Generative Model: The generative model uses the retrieved information to generate a natural and precise answer.

Through this combination, LLMs can deliver answers that are not only grammatically correct but also fact-based and verifiable – both in the context of a chatbot and for enhanced search. After a welcome and brief introduction to the technical background, we want to spend more than two hours building prototypes in groups for our own application scenarios. All participants bring:

their own idea for using RAG
test data in an HU-Box in the formats Markdown, PDF, CSV, Word, Excel, PPT, JPG
computer, access to HU VPN
enthusiasm for experimenting

Goal of the Mini-Hackathon: All participants create their own small bot!

Registration until September 10, 2025 at iz-d2mcm.contact@hu-berlin.de.

Program

Time	Program Item
10:00-10:15	Welcome and Introduction
10:15-10:30	Technical Background
10:30-12:30	Hackathon in Groups
12:30-13:00	Presentation of Prototypes & Discussion: Basic services vs. research software. What are the respective advantages and disadvantages in application?
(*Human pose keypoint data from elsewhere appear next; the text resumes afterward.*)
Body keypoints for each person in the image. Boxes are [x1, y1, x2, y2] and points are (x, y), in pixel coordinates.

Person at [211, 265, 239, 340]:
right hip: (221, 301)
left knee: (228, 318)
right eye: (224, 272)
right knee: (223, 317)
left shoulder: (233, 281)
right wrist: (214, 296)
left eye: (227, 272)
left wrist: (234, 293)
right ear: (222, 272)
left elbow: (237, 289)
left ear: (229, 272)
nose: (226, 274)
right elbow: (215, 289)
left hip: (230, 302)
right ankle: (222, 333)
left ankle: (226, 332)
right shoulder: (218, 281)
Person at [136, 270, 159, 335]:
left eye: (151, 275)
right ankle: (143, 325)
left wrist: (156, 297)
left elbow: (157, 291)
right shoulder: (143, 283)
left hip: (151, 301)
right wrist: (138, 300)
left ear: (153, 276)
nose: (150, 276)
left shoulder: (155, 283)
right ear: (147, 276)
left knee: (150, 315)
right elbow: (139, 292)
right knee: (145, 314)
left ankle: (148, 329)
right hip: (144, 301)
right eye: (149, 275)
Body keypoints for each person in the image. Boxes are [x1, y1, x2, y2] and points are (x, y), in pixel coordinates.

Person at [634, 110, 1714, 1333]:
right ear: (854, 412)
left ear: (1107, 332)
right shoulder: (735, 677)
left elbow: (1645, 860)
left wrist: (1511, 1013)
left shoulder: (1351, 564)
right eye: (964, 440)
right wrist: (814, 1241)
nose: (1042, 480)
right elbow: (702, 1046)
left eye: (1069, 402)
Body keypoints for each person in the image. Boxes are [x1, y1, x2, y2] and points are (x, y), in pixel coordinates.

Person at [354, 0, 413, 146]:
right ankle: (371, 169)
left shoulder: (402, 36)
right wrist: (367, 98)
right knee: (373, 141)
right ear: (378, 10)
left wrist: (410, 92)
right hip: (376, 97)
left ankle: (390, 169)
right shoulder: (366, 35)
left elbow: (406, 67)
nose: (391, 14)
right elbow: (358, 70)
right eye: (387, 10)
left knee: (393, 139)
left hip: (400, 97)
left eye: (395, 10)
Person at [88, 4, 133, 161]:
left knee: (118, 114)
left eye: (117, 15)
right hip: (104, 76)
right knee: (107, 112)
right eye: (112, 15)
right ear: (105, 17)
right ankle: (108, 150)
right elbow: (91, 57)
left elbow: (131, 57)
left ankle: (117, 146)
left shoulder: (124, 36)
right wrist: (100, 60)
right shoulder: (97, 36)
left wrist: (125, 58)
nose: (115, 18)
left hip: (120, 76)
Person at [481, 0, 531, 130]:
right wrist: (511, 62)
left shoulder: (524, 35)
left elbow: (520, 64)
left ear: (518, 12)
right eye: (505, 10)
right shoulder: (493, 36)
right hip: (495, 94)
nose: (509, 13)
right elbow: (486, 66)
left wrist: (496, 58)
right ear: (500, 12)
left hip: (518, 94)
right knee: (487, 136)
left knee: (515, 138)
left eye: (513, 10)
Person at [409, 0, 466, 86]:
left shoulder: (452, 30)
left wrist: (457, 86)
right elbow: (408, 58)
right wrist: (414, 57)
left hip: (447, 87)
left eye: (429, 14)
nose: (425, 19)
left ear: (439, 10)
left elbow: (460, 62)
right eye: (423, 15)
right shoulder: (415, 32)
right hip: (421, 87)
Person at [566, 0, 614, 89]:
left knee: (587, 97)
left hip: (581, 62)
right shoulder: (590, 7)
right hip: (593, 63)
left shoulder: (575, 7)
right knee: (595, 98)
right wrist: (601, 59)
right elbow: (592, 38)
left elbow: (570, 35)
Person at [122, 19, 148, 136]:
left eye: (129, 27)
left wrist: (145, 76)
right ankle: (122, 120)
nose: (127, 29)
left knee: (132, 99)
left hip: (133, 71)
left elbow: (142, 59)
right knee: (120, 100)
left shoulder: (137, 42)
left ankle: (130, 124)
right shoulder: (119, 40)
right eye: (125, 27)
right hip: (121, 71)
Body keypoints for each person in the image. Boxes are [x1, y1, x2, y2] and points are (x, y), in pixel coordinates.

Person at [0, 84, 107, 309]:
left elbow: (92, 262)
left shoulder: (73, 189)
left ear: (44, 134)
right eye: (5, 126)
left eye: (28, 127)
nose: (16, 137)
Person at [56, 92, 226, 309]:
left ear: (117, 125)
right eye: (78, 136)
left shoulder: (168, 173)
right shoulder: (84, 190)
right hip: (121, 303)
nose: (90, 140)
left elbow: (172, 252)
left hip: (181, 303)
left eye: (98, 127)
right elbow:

Information about the Instructor

Malte Dreyer is Director of Computer and Media Service at Humboldt University Berlin and Chairman of the IT Board as well as the Information Processes Steering Group (CIO body) of HU. He is involved in numerous projects for the development of research data management and the use of artificial intelligence methods in teaching and learning. Previously, he was Director of the Research and Development Department of the Max Planck Society, Max Planck Digital Library. He designed and developed the research and publication data infrastructure for the institutes of the Max Planck Society as well as various research tools. As part of several major German, European and international projects, he has worked in the areas of digital research infrastructures, repositories, virtual research environments and software architectures in many scientific disciplines. Furthermore, he is a member of several national and international committees such as the HRK Commission for Digitalization, the Alliance Focus Group “Digital Infrastructures, Services and Data Tracking” and the US CIO Association LBCIO.